I unfortunately had a change at my home as K had come down with the flu yet AGAIN!  So I could not be at Granny’s with the rest of the family.  Saturday after she saw my uncle who is the baby of her children and lives the farthest away she seemed at peace.  But the pain was bad and wasn’t allowing her to calm down enough to relax.  After medicine was adjusted she was finally able to relax.  She spent a few more hours appreciating all the family around her.  I truly do believe this as I mentioned in my December post my grandparent’s house was NEVER quiet.  It has always been filled with one voice battling another or fifteen conversations going on at once!  A sound I love!  She saw all of her children and many of her grandchildren as well.  Granny then went in to a peaceful sleep.  This sleep lasted a few days unfortunately the sound in the house turned ugly due to some family members not comfortable with not being in control of the situation.  At this time my mom had to make a tough decision as her power of attorney.  Monday they transported my grandmother into a wonderful facility that she could spend her final days with us in a peaceful setting.  Tuesday morning at 115am my Granny was given her angel wings and went to heaven peacefully.  As the director of nurses told my mom many times when we are at this stage our bodies need to be at a place that is quiet and allows god to do his job.  She said my grandmother went very peacefully.

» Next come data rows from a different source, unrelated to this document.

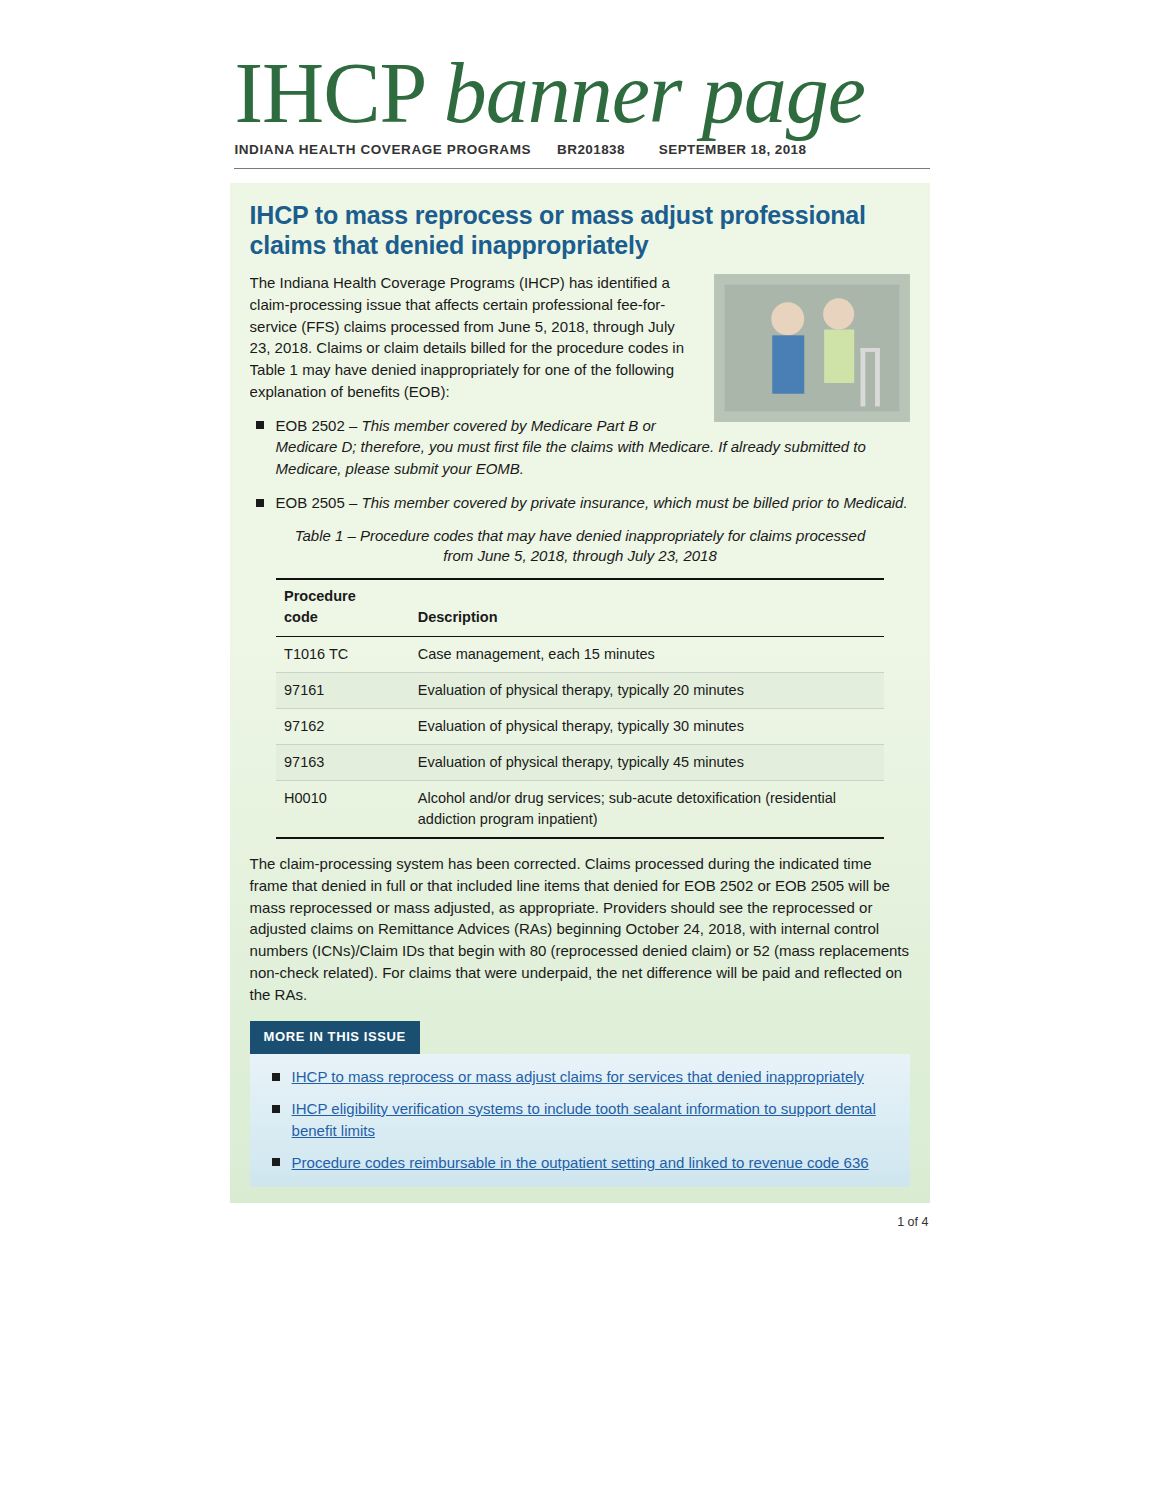IHCP banner page
INDIANA HEALTH COVERAGE PROGRAMS BR201838 SEPTEMBER 18, 2018
IHCP to mass reprocess or mass adjust professional
claims that denied inappropriately
The Indiana Health Coverage Programs (IHCP) has identified a claim-processing issue that affects certain professional fee-for-service (FFS) claims processed from June 5, 2018, through July 23, 2018. Claims or claim details billed for the procedure codes in Table 1 may have denied inappropriately for one of the following explanation of benefits (EOB):
EOB 2502 – This member covered by Medicare Part B or Medicare D; therefore, you must first file the claims with Medicare. If already submitted to Medicare, please submit your EOMB.
EOB 2505 – This member covered by private insurance, which must be billed prior to Medicaid.
Table 1 – Procedure codes that may have denied inappropriately for claims processed
from June 5, 2018, through July 23, 2018
| Procedure code | Description |
| --- | --- |
| T1016 TC | Case management, each 15 minutes |
| 97161 | Evaluation of physical therapy, typically 20 minutes |
| 97162 | Evaluation of physical therapy, typically 30 minutes |
| 97163 | Evaluation of physical therapy, typically 45 minutes |
| H0010 | Alcohol and/or drug services; sub-acute detoxification (residential addiction program inpatient) |
The claim-processing system has been corrected. Claims processed during the indicated time frame that denied in full or that included line items that denied for EOB 2502 or EOB 2505 will be mass reprocessed or mass adjusted, as appropriate. Providers should see the reprocessed or adjusted claims on Remittance Advices (RAs) beginning October 24, 2018, with internal control numbers (ICNs)/Claim IDs that begin with 80 (reprocessed denied claim) or 52 (mass replacements non-check related). For claims that were underpaid, the net difference will be paid and reflected on the RAs.
MORE IN THIS ISSUE
IHCP to mass reprocess or mass adjust claims for services that denied inappropriately
IHCP eligibility verification systems to include tooth sealant information to support dental benefit limits
Procedure codes reimbursable in the outpatient setting and linked to revenue code 636
1 of 4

I have spent the past few days unsure.  A good point was made by my sister and cousin as now that both these grandparents are gone it’s another generation we don’t have here. This makes it sad and scary for us.  There’s the thought that you should have said or did more.  But we can’t live in the shoulda, woulda, coulda state we have to move forward. There is anger at those that couldn’t allow my grandmother to pass peacefully in the comfort of her home.  Then I’m just sad.  Sad because this terrible disease took over her body and we couldn’t fight it.  Sad because I loved her so much and I shouldn’t have ever allowed any bump in family dynamic to keep me from making sure she knew this and being there.  I know time heals all wounds and its a new wound at this point so I need to allow my heart to heal at the pace it needs.  I know it will come and for any one else healing allow your heart the time it needs.  We will get there taking each day as it comes.

I honestly wish my post today could be all champagne and roses scratch that gerbera daisies I hate roses!  But sometimes life isn’t those things and we have to share the things that bring out emotions that we many times like to keep tucked in our pocket.  I hope you all have a wonderful weekend and look forward to connecting soon!